No semestre, resultado do Caged é o melhor desde 2014, diz Ronaldo Nogueira

O ministro do Trabalho, Ronaldo Nogueira, chamou atenção nesta segunda-feira, 17, para o fato de a geração líquida de vagas…


O ministro do Trabalho, Ronaldo Nogueira, chamou atenção nesta segunda-feira, 17, para o fato de a geração líquida de vagas formais de emprego no primeiro semestre de 2016, de 67.358 postos, representar o melhor resultado desde o primeiro semestre de 2014. Os dados do Cadastro Geral de Empregados e Desempregados (Caged) foram divulgados no início da tarde desta segunda pelo Ministério.

“Tivemos em junho o quarto mês de geração de empregos em 2017. Queríamos estar comemorando números melhores, mas o Brasil possui suas especificidades”, comentou o ministro durante coletiva de imprensa. “Podemos destacar o setor agropecuário, que foi importante em junho, e alguns subsetores da indústria de transformação.”

De acordo com o Caged, a agropecuária gerou, sozinha, 36.827 vagas com carteira assinada em junho. Na prática, foi o setor que garantiu o resultado positivo do mês passado, de 9.821 vagas. Por outro lado, setores importantes da economia, como a indústria de transformação (-7.887 vagas) e construção civil (-8.963 vagas) apresentaram fechamento de postos de trabalho no mês passado.

“Os setores que ficaram negativos no Caged foram influenciados por fatores regionais. A indústria foi mais negativa no Sul e no Sudeste”, exemplificou Nogueira. “Mas não há anomalia geral em setores que apresentaram números negativos”, disse.

O ministro reconheceu que existe uma queda de emprego na indústria em setores mais dinâmicos, como os do Sudeste e do Sul, mas lembrou que em outras regiões não houve baixas no setor. “Quedas na indústria e serviços estão mais concentradas no Sul e Sudeste. Mas Norte e Nordeste têm dados positivos”, pontuou. Para o ministro, a economia dá sinais de recuperação, sendo que esta retomada “se estabelece de forma segura”.
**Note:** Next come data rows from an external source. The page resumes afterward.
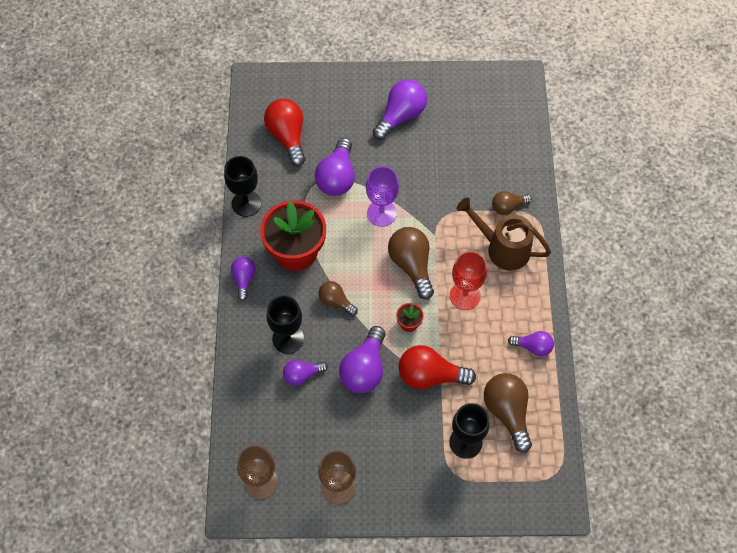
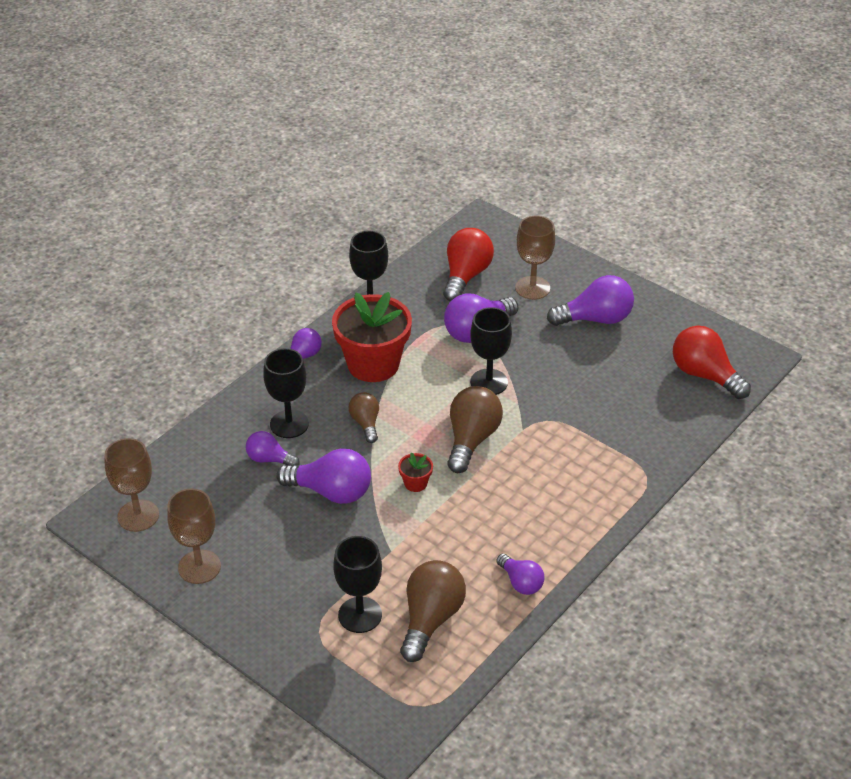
camera: 40 degrees right, 20 degrees down
(339, 117) = (532, 288): none -> brown goblet
(364, 369) = (331, 492): purple light bulb -> purple light bulb turned 135 degrees counterclockwise
(381, 213) = (489, 382): purple goblet -> black goblet
(430, 376) = (387, 537): red light bulb -> red light bulb (704, 375)
(465, 296) = (497, 496): red goblet -> none
(502, 248) = (581, 481): brown watering can -> none
(508, 207) = (626, 451): brown light bulb -> none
O coordenador geral de Estatísticas do Ministério do Trabalho, Mario Magalhães, disse que “2014 foi o último ano que tivemos resultados positivos. 2015 e 2016 são anos específicos da crise”. Ele lembrou que 2014 foi um momento de crescimento econômico acelerado, enquanto 2017 é um ano de retomada.

Magalhães lembrou ainda que a agropecuária tem dois movimentos distintos no Brasil. No primeiro semestre, há geração de vagas, com picos em abril e maio e reflexos em junho e julho – o que foi verificado nos números de hoje do Caged. No segundo semestre, o ímpeto diminui. Ainda assim, o ciclo agrícola do Nordeste, baseado na cana-de-açúcar e na produção de frutas, contribui para amenizar o movimento no setor. Na prática, a expectativa é de geração de vagas no setor no segundo semestre, mas com números mais contidos.